What the task requires:
Pull every line containing the word "Масло" from the records.

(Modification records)

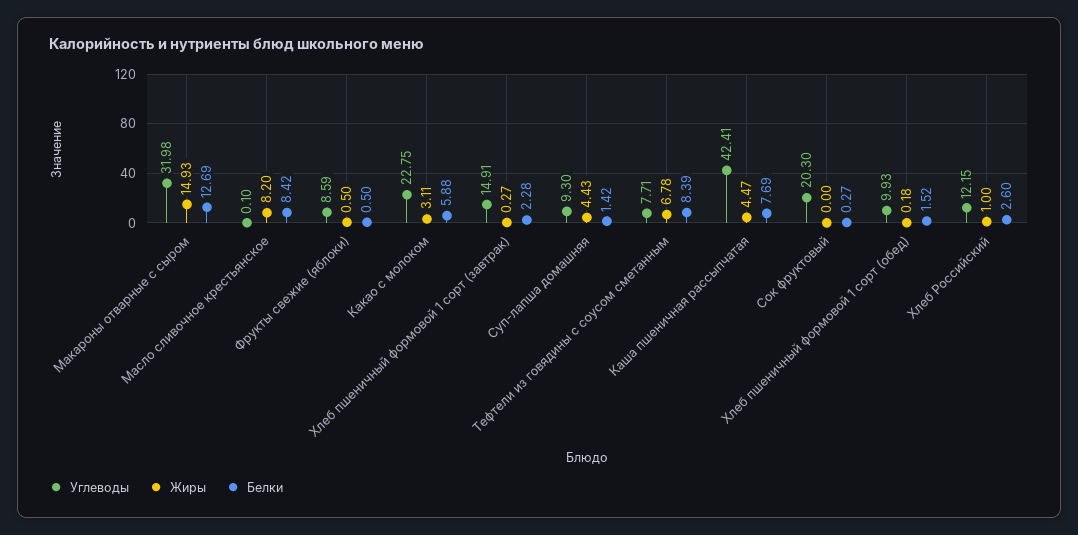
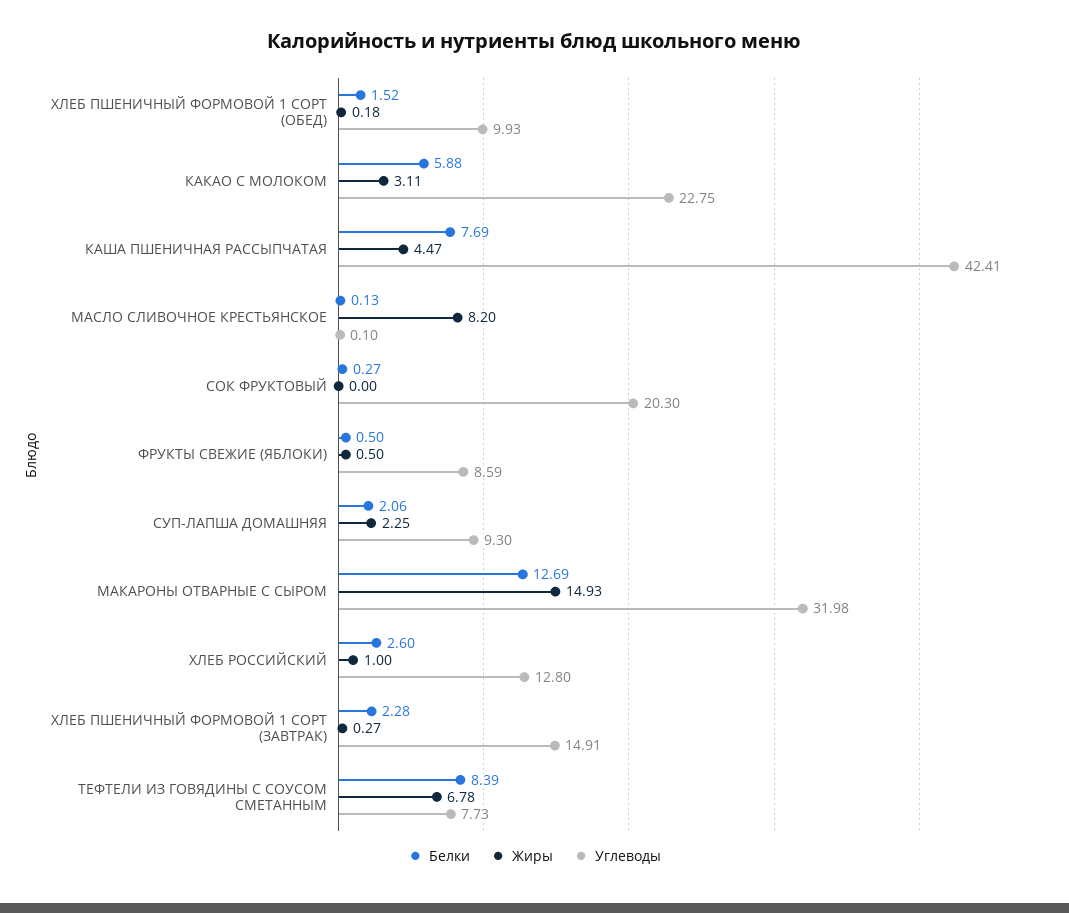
  {
    "Углеводы": {
      "Макароны отварные с сыром": 31.98,
      "Масло сливочное крестьянское": 0.1,
      "Фрукты свежие (яблоки)": 8.59,
      "Какао с молоком": 22.75,
      "Хлеб пшеничный формовой 1 сорт (завтрак)": 14.91,
      "Суп-лапша домашняя": 9.3,
-     "Тефтели из говядины с соусом сметанным": 7.71,
+     "Тефтели из говядины с соусом сметанным": 7.73,
      "Каша пшеничная рассыпчатая": 42.41,
      "Сок фруктовый": 20.3,
      "Хлеб пшеничный формовой 1 сорт (обед)": 9.93,
-     "Хлеб Российский": 12.15
+     "Хлеб Российский": 12.8
    },
    "Жиры": {
      "Макароны отварные с сыром": 14.93,
      "Масло сливочное крестьянское": 8.2,
      "Фрукты свежие (яблоки)": 0.5,
      "Какао с молоком": 3.11,
      "Хлеб пшеничный формовой 1 сорт (завтрак)": 0.27,
-     "Суп-лапша домашняя": 4.43,
+     "Суп-лапша домашняя": 2.25,
      "Тефтели из говядины с соусом сметанным": 6.78,
      "Каша пшеничная рассыпчатая": 4.47,
      "Сок фруктовый": 0,
      "Хлеб пшеничный формовой 1 сорт (обед)": 0.18,
      "Хлеб Российский": 1
    },
    "Белки": {
      "Макароны отварные с сыром": 12.69,
-     "Масло сливочное крестьянское": 8.42,
+     "Масло сливочное крестьянское": 0.13,
      "Фрукты свежие (яблоки)": 0.5,
      "Какао с молоком": 5.88,
      "Хлеб пшеничный формовой 1 сорт (завтрак)": 2.28,
-     "Суп-лапша домашняя": 1.42,
+     "Суп-лапша домашняя": 2.06,
      "Тефтели из говядины с соусом сметанным": 8.39,
      "Каша пшеничная рассыпчатая": 7.69,
      "Сок фруктовый": 0.27,
      "Хлеб пшеничный формовой 1 сорт (обед)": 1.52,
      "Хлеб Российский": 2.6
    }
  }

Answer for the task:
      "Масло сливочное крестьянское": 0.1,
      "Масло сливочное крестьянское": 8.2,
-     "Масло сливочное крестьянское": 8.42,
+     "Масло сливочное крестьянское": 0.13,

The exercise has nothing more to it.